TASK -
Among the entries below, copy every line that carries the word "Tyrolu".

Saved data entries:

________________________________________

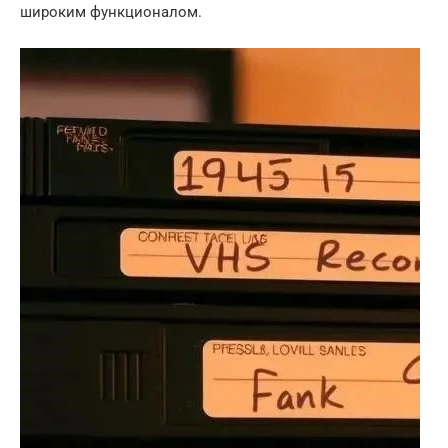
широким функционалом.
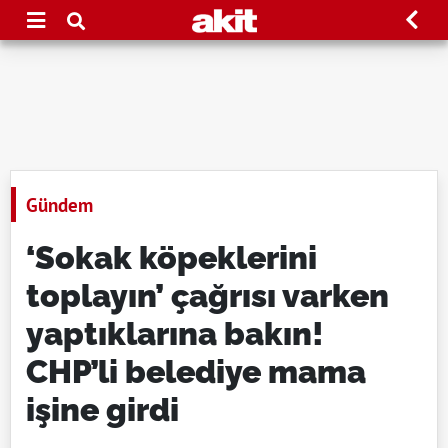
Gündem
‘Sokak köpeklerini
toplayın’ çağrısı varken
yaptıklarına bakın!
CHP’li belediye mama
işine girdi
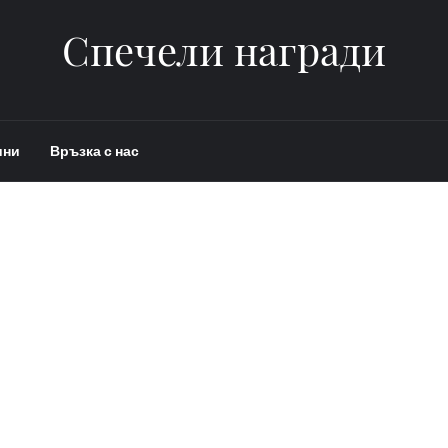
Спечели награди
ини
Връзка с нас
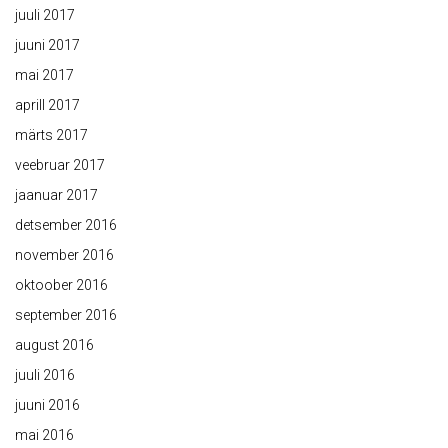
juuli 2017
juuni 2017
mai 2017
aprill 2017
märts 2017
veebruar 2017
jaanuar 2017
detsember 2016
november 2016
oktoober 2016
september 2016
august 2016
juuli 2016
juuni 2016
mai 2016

________________________________________

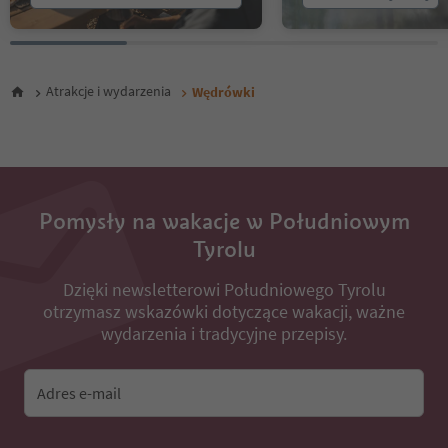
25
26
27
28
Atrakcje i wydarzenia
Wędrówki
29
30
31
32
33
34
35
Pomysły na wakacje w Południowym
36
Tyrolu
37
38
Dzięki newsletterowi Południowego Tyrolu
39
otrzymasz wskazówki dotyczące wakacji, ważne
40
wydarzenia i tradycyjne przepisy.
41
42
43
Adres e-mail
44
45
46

________________________________________

SOLUTION TO THIS EXERCISE -
Tyrolu
Dzięki newsletterowi Południowego Tyrolu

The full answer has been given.